BEGIN

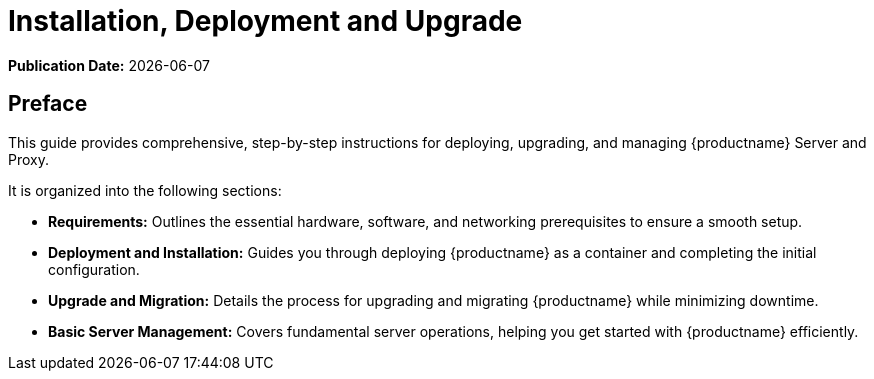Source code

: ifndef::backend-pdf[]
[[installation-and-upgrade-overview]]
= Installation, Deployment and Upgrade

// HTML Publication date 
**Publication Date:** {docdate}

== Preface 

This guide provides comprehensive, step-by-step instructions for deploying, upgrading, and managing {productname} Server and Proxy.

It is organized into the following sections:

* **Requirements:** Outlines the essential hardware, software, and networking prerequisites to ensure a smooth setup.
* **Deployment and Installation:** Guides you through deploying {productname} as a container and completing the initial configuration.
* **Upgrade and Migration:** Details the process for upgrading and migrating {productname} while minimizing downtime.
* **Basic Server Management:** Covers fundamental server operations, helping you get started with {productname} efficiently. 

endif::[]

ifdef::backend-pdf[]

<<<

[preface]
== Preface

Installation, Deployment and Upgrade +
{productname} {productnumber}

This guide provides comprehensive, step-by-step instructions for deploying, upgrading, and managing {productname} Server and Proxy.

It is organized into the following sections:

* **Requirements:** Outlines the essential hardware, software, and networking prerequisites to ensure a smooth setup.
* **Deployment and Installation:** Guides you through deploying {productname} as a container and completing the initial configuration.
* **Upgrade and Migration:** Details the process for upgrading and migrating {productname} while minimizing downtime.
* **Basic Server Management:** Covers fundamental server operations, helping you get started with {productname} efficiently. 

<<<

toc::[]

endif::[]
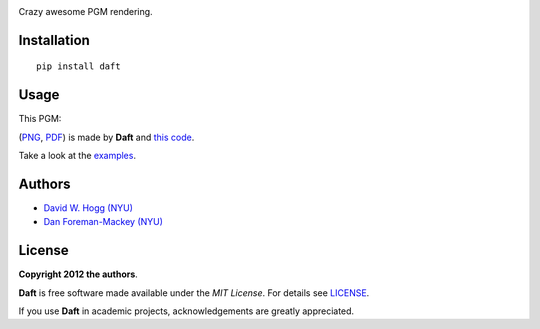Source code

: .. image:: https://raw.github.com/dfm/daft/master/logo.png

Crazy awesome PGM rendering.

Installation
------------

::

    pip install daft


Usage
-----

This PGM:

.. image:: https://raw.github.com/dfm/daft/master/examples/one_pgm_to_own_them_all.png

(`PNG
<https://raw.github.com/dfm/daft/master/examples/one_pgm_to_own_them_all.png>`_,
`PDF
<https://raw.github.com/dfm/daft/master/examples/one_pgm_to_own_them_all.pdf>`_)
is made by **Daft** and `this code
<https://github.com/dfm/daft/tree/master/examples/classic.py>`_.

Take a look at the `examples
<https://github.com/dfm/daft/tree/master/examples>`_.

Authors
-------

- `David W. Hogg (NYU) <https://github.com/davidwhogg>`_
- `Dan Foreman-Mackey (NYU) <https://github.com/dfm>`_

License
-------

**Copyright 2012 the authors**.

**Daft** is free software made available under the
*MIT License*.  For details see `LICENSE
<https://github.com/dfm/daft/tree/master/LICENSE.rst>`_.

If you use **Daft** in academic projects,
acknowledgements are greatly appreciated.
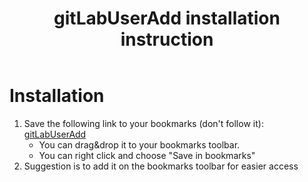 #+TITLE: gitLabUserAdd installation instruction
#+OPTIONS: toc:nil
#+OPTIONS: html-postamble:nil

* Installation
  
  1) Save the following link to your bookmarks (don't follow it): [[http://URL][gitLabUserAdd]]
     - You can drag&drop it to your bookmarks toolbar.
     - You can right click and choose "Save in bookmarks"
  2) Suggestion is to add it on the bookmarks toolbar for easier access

END

**Exercise objective:**
Copy each entry exactly as written, and drop the pictures from the copy.

**Written solution:**
Source code

: ifndef::backend-pdf[]
[[installation-and-upgrade-overview]]
= Installation, Deployment and Upgrade

// HTML Publication date 
**Publication Date:** {docdate}

== Preface 

This guide provides comprehensive, step-by-step instructions for deploying, upgrading, and managing {productname} Server and Proxy.

It is organized into the following sections:

* **Requirements:** Outlines the essential hardware, software, and networking prerequisites to ensure a smooth setup.
* **Deployment and Installation:** Guides you through deploying {productname} as a container and completing the initial configuration.
* **Upgrade and Migration:** Details the process for upgrading and migrating {productname} while minimizing downtime.
* **Basic Server Management:** Covers fundamental server operations, helping you get started with {productname} efficiently. 

endif::[]

ifdef::backend-pdf[]

<<<

[preface]
== Preface

Installation, Deployment and Upgrade +
{productname} {productnumber}

This guide provides comprehensive, step-by-step instructions for deploying, upgrading, and managing {productname} Server and Proxy.

It is organized into the following sections:

* **Requirements:** Outlines the essential hardware, software, and networking prerequisites to ensure a smooth setup.
* **Deployment and Installation:** Guides you through deploying {productname} as a container and completing the initial configuration.
* **Upgrade and Migration:** Details the process for upgrading and migrating {productname} while minimizing downtime.
* **Basic Server Management:** Covers fundamental server operations, helping you get started with {productname} efficiently. 

<<<

toc::[]

endif::[]
Source code

: .. image:: https://raw.github.com/dfm/daft/master/logo.png

Crazy awesome PGM rendering.

Installation
------------

::

    pip install daft


Usage
-----

This PGM:

.. image:: https://raw.github.com/dfm/daft/master/examples/one_pgm_to_own_them_all.png

(`PNG
<https://raw.github.com/dfm/daft/master/examples/one_pgm_to_own_them_all.png>`_,
`PDF
<https://raw.github.com/dfm/daft/master/examples/one_pgm_to_own_them_all.pdf>`_)
is made by **Daft** and `this code
<https://github.com/dfm/daft/tree/master/examples/classic.py>`_.

Take a look at the `examples
<https://github.com/dfm/daft/tree/master/examples>`_.

Authors
-------

- `David W. Hogg (NYU) <https://github.com/davidwhogg>`_
- `Dan Foreman-Mackey (NYU) <https://github.com/dfm>`_

License
-------

**Copyright 2012 the authors**.

**Daft** is free software made available under the
*MIT License*.  For details see `LICENSE
<https://github.com/dfm/daft/tree/master/LICENSE.rst>`_.

If you use **Daft** in academic projects,
acknowledgements are greatly appreciated.
 #+TITLE: gitLabUserAdd installation instruction
#+OPTIONS: toc:nil
#+OPTIONS: html-postamble:nil

* Installation
  
  1) Save the following link to your bookmarks (don't follow it): [[http://URL][gitLabUserAdd]]
     - You can drag&drop it to your bookmarks toolbar.
     - You can right click and choose "Save in bookmarks"
  2) Suggestion is to add it on the bookmarks toolbar for easier access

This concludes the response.